>> begin Document passage

ZOJ - 1025 Wooden Sticks

Description

There is a pile of n wooden sticks. The length and weight of each stick are known in advance. The sticks are to be processed by a woodworking machine in one by one fashion. It needs some time, called setup time, for the machine to prepare processing a stick.
The setup times are associated with cleaning operations and changing tools and shapes in the machine. The setup times of the woodworking machine are given as follows:

(a) The setup time for the first wooden stick is 1 minute.

(b) Right after processing a stick of length l and weight w , the machine will need no setup time for a stick of length l' and weight w' if l<=l' and w<=w'. Otherwise, it will need 1 minute for setup.

You are to find the minimum setup time to process a given pile of n wooden sticks. For example, if you have five sticks whose pairs of length and weight are (4,9), (5,2), (2,1), (3,5), and (1,4), then the minimum setup time should be 2 minutes since there is
a sequence of pairs (1,4), (3,5), (4,9), (2,1), (5,2).

Input

The input consists of T test cases. The number of test cases (T) is given in the first line of the input file. Each test case consists of two lines: The first line has an integer n , 1<=n<=5000, that represents the number of wooden sticks in the test case,
and the second line contains n 2 positive integers l1, w1, l2, w2, ..., ln, wn, each of magnitude at most 10000 , where li and wi are the length and weight of the i th wooden stick, respectively. The 2n integers are delimited by one or more spaces.

>> end Document passage
>> begin Dataset content

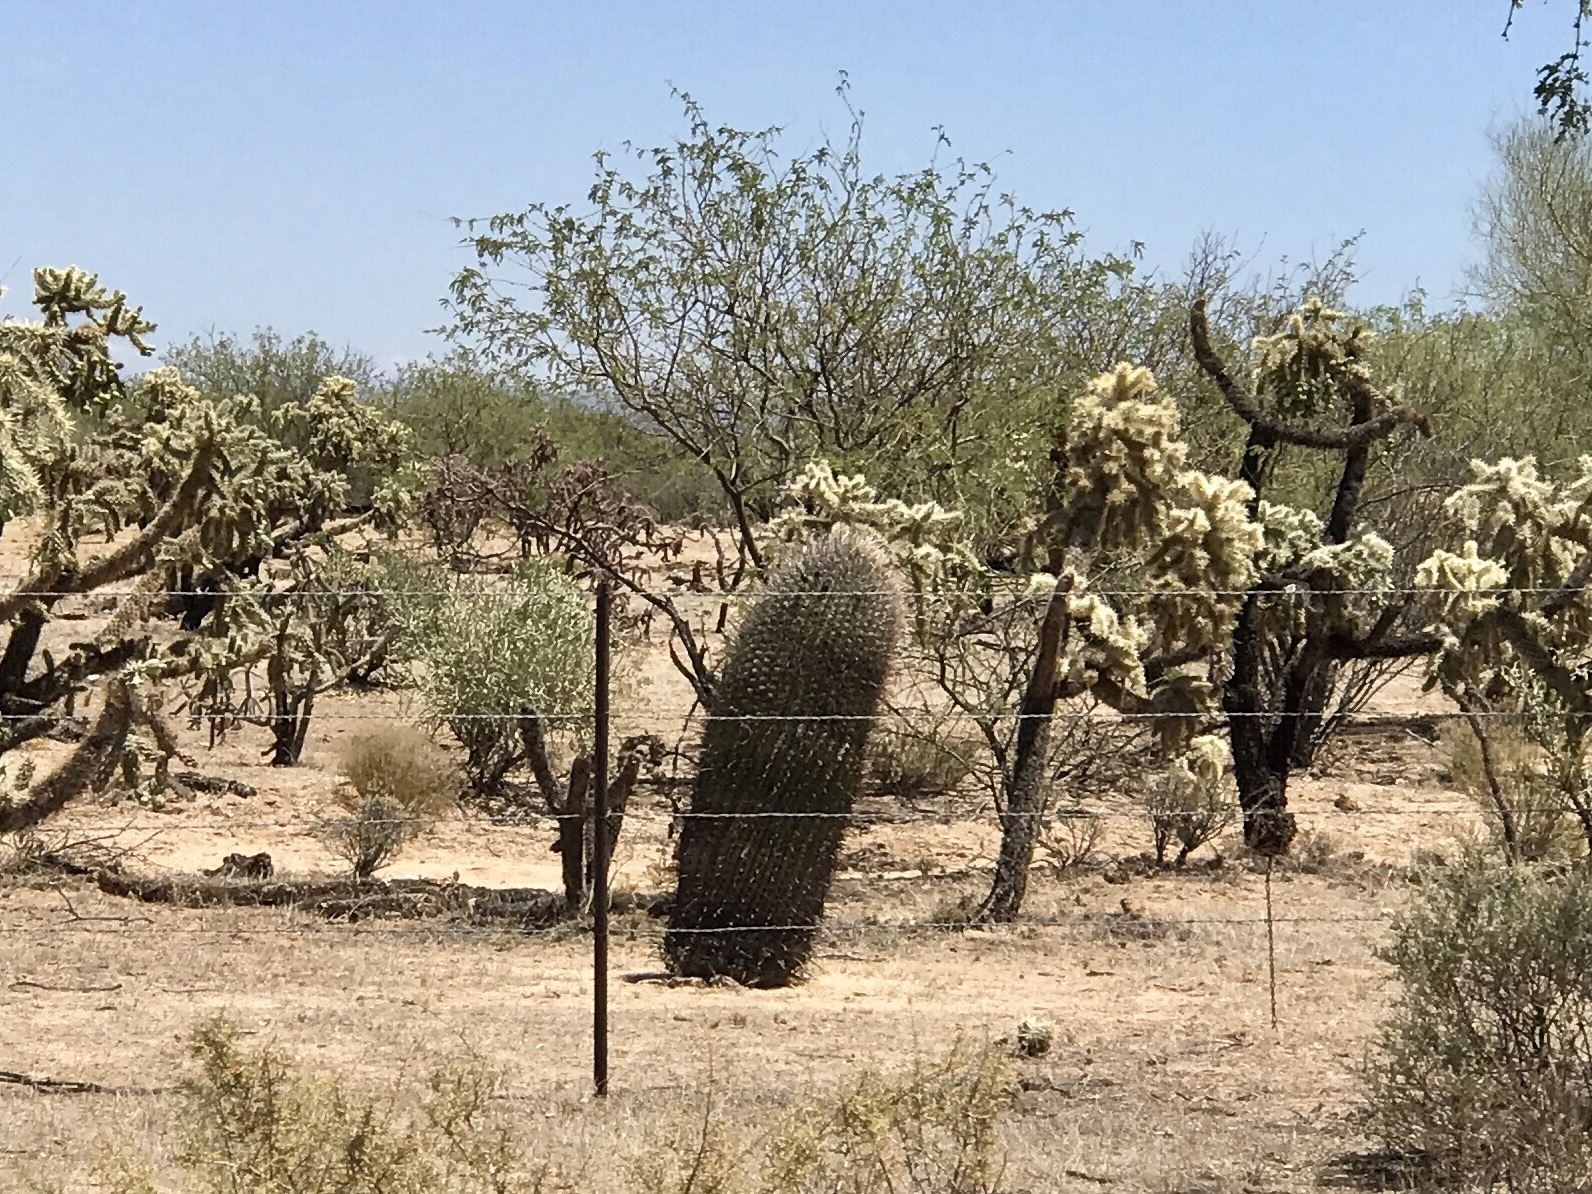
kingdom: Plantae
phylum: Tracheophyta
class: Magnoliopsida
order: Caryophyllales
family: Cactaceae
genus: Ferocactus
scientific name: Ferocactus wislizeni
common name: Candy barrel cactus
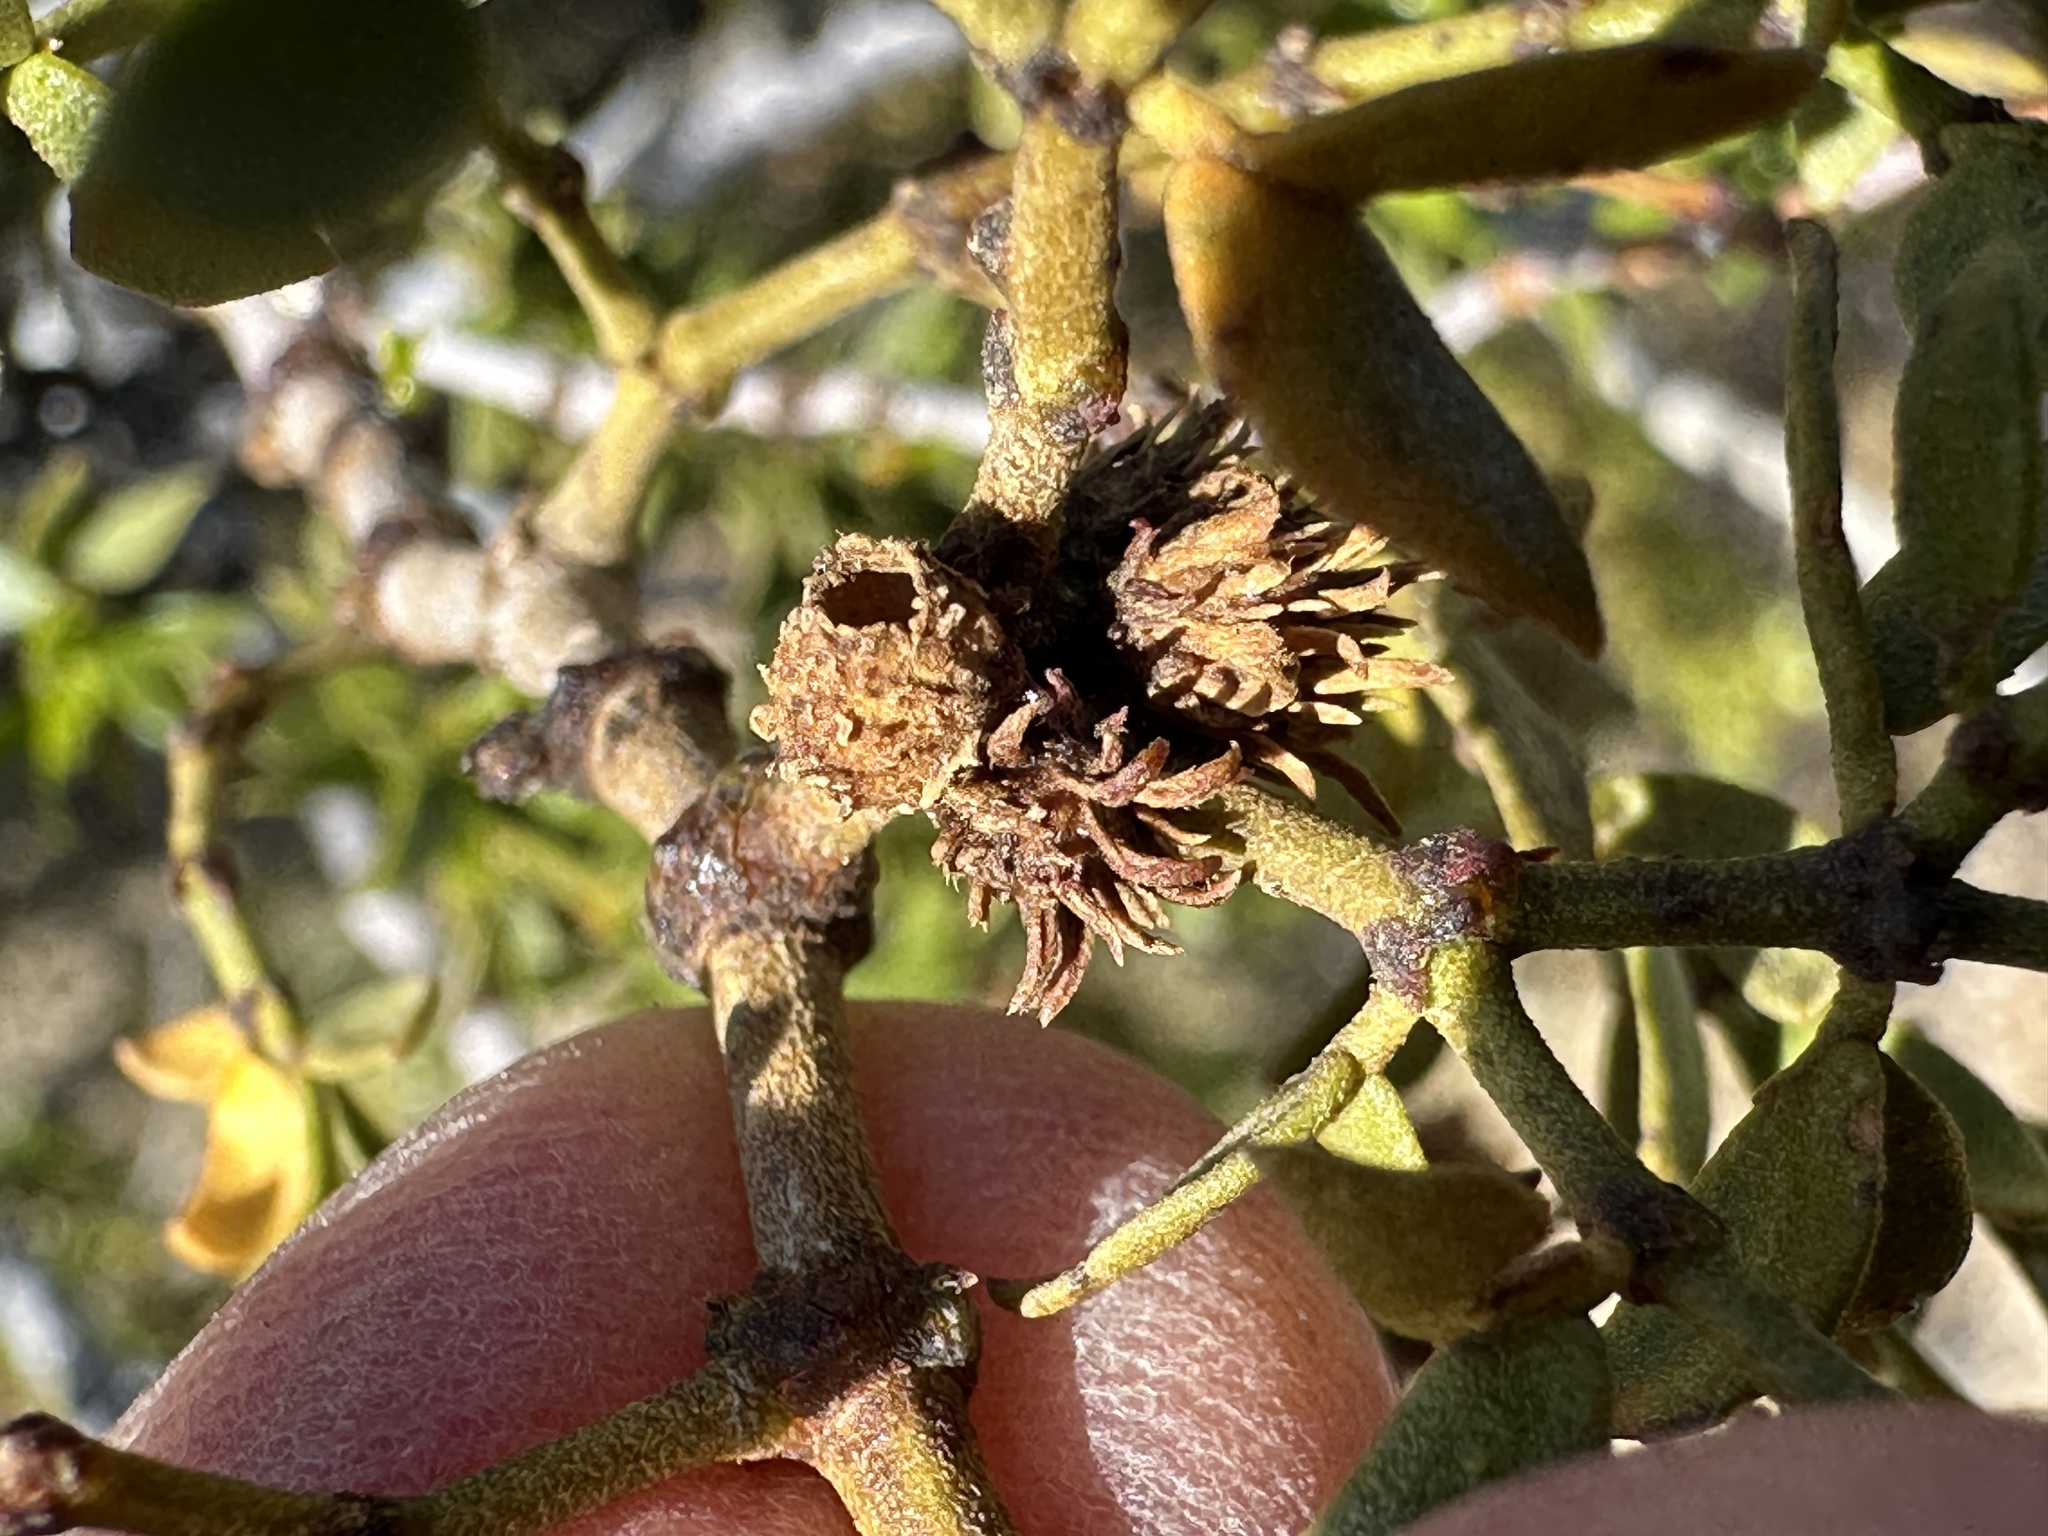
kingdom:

>> end Dataset content
>> begin Dataset content

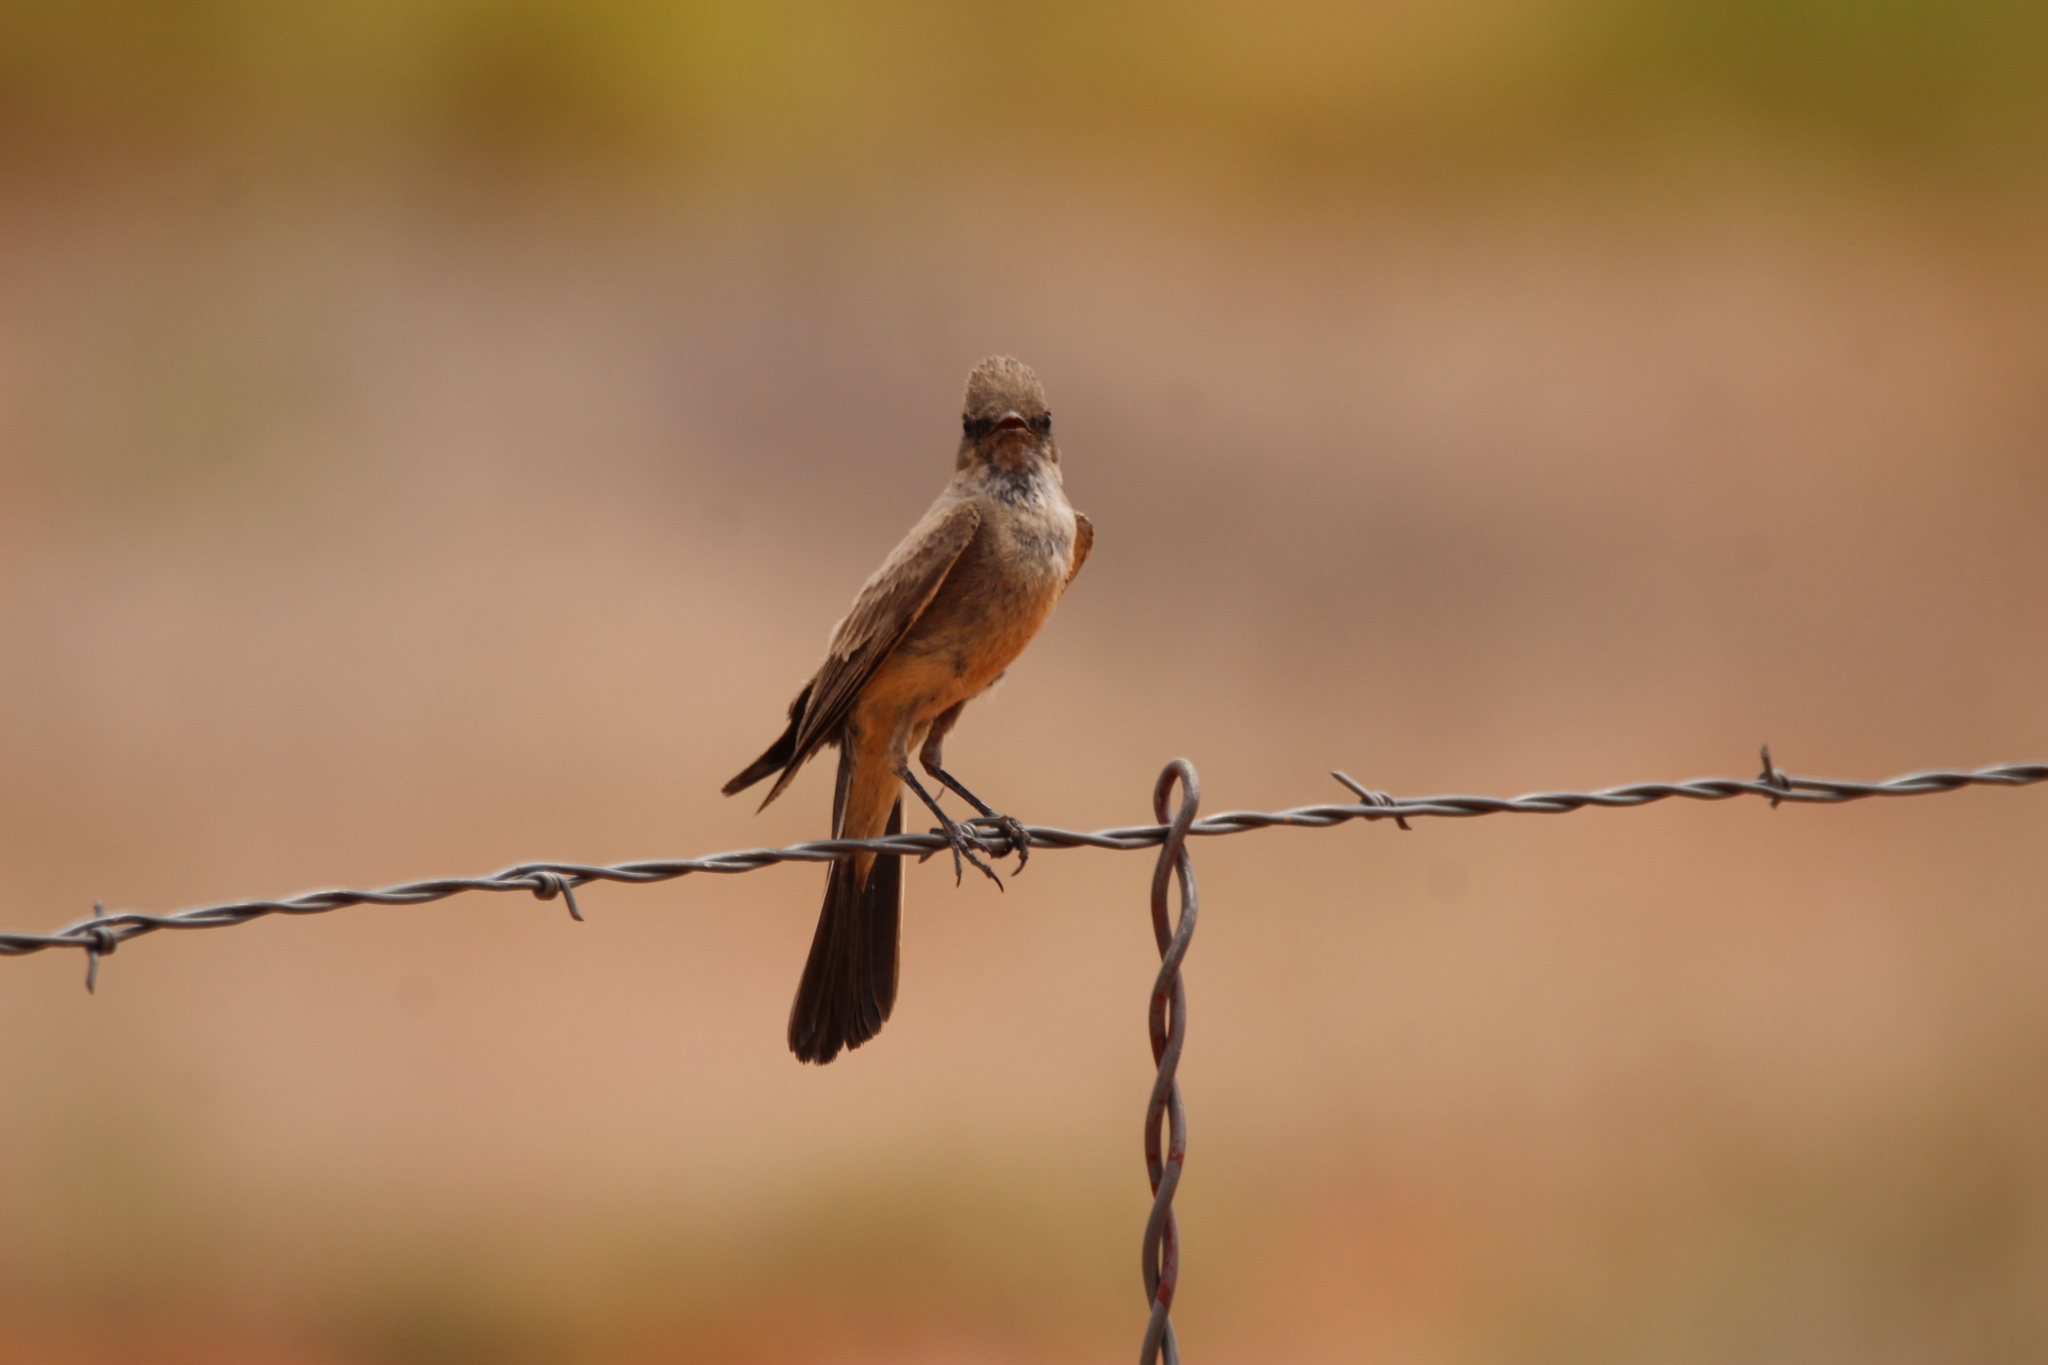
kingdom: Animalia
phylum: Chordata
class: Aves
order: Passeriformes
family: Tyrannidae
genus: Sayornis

>> end Dataset content

▶ Written request 1
Answer these questions about the Wooden Sticks problem:
(a) What is the setup time for the first wooden stick?
(b) What is the largest value allowed for n?
(c) What is the greatest magnitude of each integer giving a stick's length or weight?
▶ Written request 2
In the entries, return everything from the line that contains "kingdom: Plantae" down to the line that contains "common name: Candy barrel cactus", with both of those lines included, copied verbatim.
The entries have no connection to the text.

▶ Full answer 1
(a) 1 minute
(b) 5000
(c) 10000

▶ Full answer 2
kingdom: Plantae
phylum: Tracheophyta
class: Magnoliopsida
order: Caryophyllales
family: Cactaceae
genus: Ferocactus
scientific name: Ferocactus wislizeni
common name: Candy barrel cactus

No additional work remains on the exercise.